Why text-only character consistency rarely works
Write "a young woman with long black hair" and you get a different person every time. AI models sample from prompt vector plus random noise; text alone can lock down a category of people, never a specific person. So "character consistency" is really a search problem: narrow the possibility space until one solution stays close to identical across runs.
There are five tools, weakest to strongest: identity anchors (age, profession, personality) → appearance anchors (precise hair / skin / eyes / mole) → fixed wardrobe (one outfit + accessories) → signature props (always wears the same brass watch) → LoRA or reference images (the strongest). Stack them and consistency rises.
5 lock-in techniques
1. Identity anchors
a 28-year-old female violinist named "Mei", calm and introverted, often slightly slouched posture
Give the character a specific role and temperament. "Named Mei" does no semantic work, but it stabilizes how you refer to her and seeds a personality.
2. Appearance anchors
shoulder-length wavy black hair with a faint copper highlight, fair olive skin, narrow almond eyes, small mole on the right cheek under the eye
Lock at least five points: hairstyle + hair color + skin + eye shape + one distinguishing mark (mole / freckle / birthmark).
3. Fixed wardrobe
always wears a charcoal wool coat over a cream turtleneck, dark navy trousers, a vintage leather satchel
One outfit reused across every shot is more recognizable than changing wardrobe. Readers come to equate the outfit with the character.
4. Signature props
always carries a brass pocket watch on a thin chain
A specific recurring object lifts recognizability another notch and is easy to keep verbatim.

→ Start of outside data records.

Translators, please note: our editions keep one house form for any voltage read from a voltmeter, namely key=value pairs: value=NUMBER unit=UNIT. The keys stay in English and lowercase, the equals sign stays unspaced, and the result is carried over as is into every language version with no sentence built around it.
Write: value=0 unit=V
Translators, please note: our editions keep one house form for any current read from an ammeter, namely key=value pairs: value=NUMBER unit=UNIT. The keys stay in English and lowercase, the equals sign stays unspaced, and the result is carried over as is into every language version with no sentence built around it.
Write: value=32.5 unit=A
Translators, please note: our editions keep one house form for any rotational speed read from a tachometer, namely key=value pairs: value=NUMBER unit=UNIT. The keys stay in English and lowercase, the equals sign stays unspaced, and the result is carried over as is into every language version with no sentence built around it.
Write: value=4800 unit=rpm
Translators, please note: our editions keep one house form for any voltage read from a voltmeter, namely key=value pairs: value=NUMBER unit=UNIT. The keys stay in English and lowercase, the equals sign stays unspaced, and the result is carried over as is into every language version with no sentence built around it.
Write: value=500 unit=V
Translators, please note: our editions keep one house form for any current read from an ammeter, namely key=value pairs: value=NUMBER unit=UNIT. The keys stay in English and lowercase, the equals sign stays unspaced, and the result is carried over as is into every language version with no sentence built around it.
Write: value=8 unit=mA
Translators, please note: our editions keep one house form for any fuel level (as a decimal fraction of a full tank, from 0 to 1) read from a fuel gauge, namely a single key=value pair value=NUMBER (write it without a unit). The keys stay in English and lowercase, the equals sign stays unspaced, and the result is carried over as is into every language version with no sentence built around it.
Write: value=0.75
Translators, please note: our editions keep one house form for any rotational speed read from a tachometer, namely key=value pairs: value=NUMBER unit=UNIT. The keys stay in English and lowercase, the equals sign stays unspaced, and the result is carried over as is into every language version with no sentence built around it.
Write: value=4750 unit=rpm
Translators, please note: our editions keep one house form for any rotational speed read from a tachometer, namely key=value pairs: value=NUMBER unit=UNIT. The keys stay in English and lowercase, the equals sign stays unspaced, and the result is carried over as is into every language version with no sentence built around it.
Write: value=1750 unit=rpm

5. LoRA or reference images (strongest)
Train a character LoRA, or use Midjourney --cref / --sref. LoRA works across many shots; --cref is well-suited to 3–5 shot mini series.
Midjourney --cref and --sref
| Parameter | Purpose | Typical use |
|---|---|---|
| --cref [image URL] | Reference an image as the character | Fix face and identity |
| --cw 0–100 | Character weight | 0 = face only; 100 = face + outfit + pose |
| --sref [image URL] | Reference an image as the style | Lock the look / palette |
| --sw 0–1000 | Style weight | 100–300 is the comfortable range |
Wrong vs. right examples
✗ Wrong
a beautiful young woman with long hair
"Beautiful + young + long hair" describes hundreds of millions of training images. Ten generations give ten different people.
✓ Right
a 28-year-old female violinist named "Mei", shoulder-length wavy black hair with a faint copper highlight, fair olive skin, narrow almond eyes, small mole on the right cheek, always wears a charcoal wool coat over a cream turtleneck, carries a brass pocket watch --cref https://example.com/mei-ref.jpg --cw 60
Identity + five appearance anchors + outfit + signature prop + --cref reference. Recognizability lands in the 70–85% range.
5 real samples
{fixed character block} walks across a stone bridge in light snow, golden hour backlight, medium shot --cref [url] --cw 60 --ar 3:4
Reuse the character block verbatim, change only the scene. Same reference image, same --cw.
{fixed character block} sits at a wooden cafe table reading a paperback book, soft afternoon window light --cref [url] --cw 60 --ar 3:4
Identical block + same reference. Only the environment changes.
<lora:meiv1:0.85> a young female violinist Mei, charcoal wool coat over cream turtleneck, standing in a sunlit pine forest, soft backlight, photorealistic portrait, shallow depth of field
Use the trained LoRA at weight 0.7–0.9; below 0.6 it stops working.
{fixed character block}, panel of a manga page, three-quarter view, looking down at the pocket watch, soft ink wash style --cref [url] --cw 80 --niji 6
For panel-to-panel comics, push --cw to 70–85 to suppress drift.
a 32-year-old male detective with a deep scar over his left eyebrow, always wears a black trench coat and gray fedora, smoking a thin cigar, neo-noir aesthetic
Without a LoRA or --cref, a strong identifying prop (scar / hat / cigar) lifts recognizability into the 50–60% band.
5 common pitfalls
The fixed block has to be reused verbatim. Tiny rewording turns "her" into "them".
The new image copies the reference's pose and outfit. Use 40–70.
"Named Mei" alone teaches the model nothing. Pair it with five appearance anchors.
"Black backpack" does nothing. Use "brass pocket watch on a thin chain" — specific objects work.
A series must stay on the same model and version. Swap base models, lose LoRA compatibility, or change Midjourney major versions and the character drifts.